(Excerpts from a dataset)
-*-

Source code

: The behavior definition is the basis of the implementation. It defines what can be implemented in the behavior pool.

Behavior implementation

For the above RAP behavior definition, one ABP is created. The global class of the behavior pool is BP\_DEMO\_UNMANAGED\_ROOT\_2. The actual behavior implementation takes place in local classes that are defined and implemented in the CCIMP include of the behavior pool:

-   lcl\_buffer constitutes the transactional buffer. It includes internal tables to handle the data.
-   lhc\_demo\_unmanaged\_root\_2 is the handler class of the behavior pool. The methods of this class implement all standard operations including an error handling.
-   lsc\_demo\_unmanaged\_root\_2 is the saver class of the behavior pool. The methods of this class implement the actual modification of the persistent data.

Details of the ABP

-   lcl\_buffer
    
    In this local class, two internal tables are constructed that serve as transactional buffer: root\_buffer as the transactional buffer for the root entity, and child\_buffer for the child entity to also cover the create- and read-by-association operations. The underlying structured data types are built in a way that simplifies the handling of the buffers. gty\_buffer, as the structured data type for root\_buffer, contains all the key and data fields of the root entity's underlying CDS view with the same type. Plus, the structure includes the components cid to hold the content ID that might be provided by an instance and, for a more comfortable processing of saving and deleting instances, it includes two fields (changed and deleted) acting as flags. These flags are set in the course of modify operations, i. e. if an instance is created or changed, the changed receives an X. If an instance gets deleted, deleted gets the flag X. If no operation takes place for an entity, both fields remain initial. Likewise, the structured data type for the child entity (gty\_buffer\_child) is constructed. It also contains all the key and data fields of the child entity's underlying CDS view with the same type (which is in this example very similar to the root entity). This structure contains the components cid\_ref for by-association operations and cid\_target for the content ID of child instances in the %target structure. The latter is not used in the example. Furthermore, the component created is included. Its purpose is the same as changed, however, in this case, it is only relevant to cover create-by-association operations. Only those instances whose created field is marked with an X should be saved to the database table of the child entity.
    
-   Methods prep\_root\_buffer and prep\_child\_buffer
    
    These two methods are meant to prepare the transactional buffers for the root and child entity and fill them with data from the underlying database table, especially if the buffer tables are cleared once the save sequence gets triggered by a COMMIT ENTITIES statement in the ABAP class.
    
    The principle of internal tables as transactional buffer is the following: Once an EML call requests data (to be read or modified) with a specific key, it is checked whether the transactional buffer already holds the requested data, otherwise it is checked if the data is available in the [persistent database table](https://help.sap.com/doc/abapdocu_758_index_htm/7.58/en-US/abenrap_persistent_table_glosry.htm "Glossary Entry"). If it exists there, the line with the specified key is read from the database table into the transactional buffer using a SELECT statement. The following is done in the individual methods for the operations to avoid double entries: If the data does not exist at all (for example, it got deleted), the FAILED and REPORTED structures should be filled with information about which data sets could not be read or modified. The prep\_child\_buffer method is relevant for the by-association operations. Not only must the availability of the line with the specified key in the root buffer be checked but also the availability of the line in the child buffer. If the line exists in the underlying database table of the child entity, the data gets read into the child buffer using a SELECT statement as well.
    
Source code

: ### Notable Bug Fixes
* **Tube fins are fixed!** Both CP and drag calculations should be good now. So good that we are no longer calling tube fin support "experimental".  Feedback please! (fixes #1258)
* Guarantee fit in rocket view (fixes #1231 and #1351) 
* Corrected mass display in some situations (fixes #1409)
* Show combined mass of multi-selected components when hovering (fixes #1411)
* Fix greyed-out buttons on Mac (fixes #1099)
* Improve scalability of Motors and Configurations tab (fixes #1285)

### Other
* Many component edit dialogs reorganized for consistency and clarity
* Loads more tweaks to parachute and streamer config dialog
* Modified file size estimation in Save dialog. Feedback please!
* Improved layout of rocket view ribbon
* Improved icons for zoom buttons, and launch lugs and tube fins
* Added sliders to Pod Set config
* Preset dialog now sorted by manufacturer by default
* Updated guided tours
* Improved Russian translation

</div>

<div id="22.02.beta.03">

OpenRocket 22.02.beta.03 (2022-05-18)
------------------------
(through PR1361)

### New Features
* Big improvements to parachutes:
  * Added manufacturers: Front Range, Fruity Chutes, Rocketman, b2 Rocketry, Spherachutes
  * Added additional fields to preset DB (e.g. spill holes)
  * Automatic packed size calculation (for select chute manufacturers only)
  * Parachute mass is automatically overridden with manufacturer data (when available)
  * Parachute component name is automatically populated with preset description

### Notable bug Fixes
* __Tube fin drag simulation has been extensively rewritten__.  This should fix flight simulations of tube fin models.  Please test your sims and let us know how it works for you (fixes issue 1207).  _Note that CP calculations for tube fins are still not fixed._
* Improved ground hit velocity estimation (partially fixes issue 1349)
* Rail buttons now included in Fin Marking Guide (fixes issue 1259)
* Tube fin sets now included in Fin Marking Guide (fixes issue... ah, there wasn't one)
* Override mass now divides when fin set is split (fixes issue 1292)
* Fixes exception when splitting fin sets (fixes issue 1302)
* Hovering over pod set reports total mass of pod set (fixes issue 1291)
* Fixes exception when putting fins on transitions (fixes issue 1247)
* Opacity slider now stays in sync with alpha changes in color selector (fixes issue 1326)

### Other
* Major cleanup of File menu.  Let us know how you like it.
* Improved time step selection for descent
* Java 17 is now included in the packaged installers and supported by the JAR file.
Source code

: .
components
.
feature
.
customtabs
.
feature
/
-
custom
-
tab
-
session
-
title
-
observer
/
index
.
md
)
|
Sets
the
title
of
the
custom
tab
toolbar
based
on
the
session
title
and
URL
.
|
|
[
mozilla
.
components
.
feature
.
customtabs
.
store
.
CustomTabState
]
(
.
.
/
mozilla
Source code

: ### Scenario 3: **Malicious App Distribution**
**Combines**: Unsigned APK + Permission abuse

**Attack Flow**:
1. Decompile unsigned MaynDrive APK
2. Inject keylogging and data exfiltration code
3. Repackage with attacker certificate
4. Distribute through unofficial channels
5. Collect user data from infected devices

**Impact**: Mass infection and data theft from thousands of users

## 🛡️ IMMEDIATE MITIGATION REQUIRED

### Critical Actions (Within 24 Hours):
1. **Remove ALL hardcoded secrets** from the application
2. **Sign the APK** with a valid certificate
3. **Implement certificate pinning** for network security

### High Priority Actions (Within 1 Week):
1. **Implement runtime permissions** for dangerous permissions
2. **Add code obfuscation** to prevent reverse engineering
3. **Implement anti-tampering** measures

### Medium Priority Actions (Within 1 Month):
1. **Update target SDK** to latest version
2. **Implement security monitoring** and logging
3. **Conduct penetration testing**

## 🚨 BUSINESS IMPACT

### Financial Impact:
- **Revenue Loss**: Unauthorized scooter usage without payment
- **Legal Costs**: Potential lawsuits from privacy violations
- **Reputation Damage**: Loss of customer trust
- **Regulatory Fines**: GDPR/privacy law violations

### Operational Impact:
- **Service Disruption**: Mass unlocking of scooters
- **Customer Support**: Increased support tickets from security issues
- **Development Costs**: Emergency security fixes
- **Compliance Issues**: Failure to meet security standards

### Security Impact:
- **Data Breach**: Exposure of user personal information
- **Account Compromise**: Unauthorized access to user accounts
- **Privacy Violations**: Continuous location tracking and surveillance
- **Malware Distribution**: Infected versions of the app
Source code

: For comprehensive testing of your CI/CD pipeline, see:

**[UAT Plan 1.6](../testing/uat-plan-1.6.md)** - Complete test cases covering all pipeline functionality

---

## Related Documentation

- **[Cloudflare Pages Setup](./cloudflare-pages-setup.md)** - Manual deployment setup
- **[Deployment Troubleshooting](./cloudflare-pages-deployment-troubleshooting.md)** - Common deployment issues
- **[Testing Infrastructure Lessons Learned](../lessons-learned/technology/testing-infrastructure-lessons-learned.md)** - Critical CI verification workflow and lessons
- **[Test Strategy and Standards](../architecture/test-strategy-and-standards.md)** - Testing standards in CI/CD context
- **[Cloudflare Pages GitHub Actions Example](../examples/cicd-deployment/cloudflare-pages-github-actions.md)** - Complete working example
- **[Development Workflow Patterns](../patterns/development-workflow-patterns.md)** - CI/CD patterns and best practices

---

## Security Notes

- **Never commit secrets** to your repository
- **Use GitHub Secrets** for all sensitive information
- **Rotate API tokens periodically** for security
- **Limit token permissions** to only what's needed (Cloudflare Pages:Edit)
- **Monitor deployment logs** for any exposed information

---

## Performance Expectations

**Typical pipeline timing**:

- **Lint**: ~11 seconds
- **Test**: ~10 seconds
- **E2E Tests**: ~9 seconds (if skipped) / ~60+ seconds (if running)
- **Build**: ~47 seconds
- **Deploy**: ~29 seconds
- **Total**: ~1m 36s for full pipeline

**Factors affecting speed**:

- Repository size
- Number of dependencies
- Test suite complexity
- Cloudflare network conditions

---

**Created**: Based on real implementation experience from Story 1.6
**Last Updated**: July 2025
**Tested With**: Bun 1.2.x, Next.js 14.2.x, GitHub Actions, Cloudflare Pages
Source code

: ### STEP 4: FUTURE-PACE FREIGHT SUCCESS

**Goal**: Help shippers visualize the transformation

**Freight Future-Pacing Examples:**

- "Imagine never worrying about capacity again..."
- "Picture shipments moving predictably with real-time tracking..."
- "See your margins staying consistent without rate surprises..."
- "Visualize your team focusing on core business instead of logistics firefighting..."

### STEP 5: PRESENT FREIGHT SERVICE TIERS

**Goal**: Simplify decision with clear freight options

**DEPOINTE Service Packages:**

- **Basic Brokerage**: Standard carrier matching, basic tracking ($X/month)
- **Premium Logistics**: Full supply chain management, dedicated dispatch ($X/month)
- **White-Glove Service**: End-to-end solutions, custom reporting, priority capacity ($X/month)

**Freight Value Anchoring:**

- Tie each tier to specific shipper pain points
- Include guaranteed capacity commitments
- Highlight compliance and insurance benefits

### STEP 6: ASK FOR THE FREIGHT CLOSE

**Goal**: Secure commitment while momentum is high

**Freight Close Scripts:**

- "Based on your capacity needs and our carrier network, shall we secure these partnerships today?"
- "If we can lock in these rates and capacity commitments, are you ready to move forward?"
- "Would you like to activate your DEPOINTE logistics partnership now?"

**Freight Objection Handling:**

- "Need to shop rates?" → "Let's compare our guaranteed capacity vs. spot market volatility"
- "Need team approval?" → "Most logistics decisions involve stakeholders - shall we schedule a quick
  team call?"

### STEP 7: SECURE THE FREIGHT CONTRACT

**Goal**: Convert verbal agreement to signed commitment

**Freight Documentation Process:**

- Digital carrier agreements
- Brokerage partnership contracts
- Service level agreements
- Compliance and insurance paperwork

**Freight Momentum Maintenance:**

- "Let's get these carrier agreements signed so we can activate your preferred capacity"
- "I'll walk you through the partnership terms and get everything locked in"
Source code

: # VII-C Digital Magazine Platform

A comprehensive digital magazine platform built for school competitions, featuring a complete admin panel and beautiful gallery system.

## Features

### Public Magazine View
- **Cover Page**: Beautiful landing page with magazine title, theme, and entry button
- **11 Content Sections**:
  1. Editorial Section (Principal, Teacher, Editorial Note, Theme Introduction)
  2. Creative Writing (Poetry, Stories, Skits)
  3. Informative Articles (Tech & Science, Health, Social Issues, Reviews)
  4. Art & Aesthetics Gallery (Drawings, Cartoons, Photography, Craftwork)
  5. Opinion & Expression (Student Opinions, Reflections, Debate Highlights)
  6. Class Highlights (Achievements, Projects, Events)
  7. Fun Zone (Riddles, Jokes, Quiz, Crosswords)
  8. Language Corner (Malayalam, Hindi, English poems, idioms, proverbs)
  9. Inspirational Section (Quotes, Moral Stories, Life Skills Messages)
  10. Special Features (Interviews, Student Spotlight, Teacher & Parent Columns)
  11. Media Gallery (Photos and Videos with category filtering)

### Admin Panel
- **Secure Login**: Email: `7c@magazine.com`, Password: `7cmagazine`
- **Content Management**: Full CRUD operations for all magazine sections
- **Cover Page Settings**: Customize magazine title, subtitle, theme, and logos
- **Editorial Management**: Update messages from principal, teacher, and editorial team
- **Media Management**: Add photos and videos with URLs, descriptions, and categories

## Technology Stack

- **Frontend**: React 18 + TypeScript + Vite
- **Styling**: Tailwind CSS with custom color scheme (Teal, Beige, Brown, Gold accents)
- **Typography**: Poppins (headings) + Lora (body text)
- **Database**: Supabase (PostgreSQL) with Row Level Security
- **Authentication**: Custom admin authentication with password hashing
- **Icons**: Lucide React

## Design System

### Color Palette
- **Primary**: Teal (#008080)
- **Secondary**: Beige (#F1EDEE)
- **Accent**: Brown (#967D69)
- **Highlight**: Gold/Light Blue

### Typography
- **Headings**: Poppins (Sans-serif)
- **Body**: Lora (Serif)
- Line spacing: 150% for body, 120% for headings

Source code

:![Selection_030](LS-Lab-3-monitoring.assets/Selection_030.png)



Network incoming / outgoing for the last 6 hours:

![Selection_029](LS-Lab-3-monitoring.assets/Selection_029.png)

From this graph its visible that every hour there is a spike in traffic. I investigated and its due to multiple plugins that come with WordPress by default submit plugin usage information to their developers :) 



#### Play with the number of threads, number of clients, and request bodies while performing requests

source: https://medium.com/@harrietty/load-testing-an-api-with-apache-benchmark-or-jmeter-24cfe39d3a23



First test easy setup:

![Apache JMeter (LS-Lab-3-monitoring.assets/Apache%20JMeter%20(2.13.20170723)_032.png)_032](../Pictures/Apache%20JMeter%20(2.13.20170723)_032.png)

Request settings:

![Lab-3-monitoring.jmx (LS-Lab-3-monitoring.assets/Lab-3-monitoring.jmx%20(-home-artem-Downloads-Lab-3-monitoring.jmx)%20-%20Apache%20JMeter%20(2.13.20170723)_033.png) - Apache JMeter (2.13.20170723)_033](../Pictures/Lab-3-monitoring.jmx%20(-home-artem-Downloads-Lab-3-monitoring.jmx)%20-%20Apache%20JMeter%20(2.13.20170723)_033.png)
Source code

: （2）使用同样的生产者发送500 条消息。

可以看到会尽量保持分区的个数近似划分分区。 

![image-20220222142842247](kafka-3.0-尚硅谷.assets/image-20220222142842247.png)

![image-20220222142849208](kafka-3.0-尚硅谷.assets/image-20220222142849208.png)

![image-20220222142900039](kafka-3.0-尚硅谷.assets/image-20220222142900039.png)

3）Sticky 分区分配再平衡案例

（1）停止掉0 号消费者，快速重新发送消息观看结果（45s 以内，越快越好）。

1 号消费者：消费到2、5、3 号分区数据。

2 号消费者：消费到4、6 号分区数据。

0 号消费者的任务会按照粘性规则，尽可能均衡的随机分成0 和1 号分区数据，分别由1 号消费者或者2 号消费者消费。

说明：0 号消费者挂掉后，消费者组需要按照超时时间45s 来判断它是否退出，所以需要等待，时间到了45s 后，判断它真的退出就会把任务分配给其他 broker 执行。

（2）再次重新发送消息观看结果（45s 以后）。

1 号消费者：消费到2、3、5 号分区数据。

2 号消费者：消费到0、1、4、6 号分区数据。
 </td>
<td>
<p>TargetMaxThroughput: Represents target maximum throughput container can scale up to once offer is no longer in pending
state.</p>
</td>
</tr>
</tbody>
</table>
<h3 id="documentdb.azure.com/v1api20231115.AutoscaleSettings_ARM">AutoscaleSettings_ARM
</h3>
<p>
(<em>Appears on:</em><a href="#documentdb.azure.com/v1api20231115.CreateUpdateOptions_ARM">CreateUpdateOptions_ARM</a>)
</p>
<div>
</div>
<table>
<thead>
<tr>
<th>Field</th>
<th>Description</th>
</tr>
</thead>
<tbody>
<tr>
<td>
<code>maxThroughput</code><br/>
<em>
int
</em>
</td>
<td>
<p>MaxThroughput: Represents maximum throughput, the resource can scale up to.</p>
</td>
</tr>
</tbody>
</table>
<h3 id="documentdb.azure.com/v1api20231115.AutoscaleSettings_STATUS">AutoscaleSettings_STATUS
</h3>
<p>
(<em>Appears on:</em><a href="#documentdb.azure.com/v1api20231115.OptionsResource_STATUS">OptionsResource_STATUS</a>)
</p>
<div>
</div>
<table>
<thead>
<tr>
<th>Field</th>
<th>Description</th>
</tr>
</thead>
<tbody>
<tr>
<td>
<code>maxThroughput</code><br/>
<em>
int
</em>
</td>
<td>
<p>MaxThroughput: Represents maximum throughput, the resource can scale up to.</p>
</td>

-*-

The required output is every line above that contains the string "without".

- **Revenue Loss**: Unauthorized scooter usage without payment
- "See your margins staying consistent without rate surprises..."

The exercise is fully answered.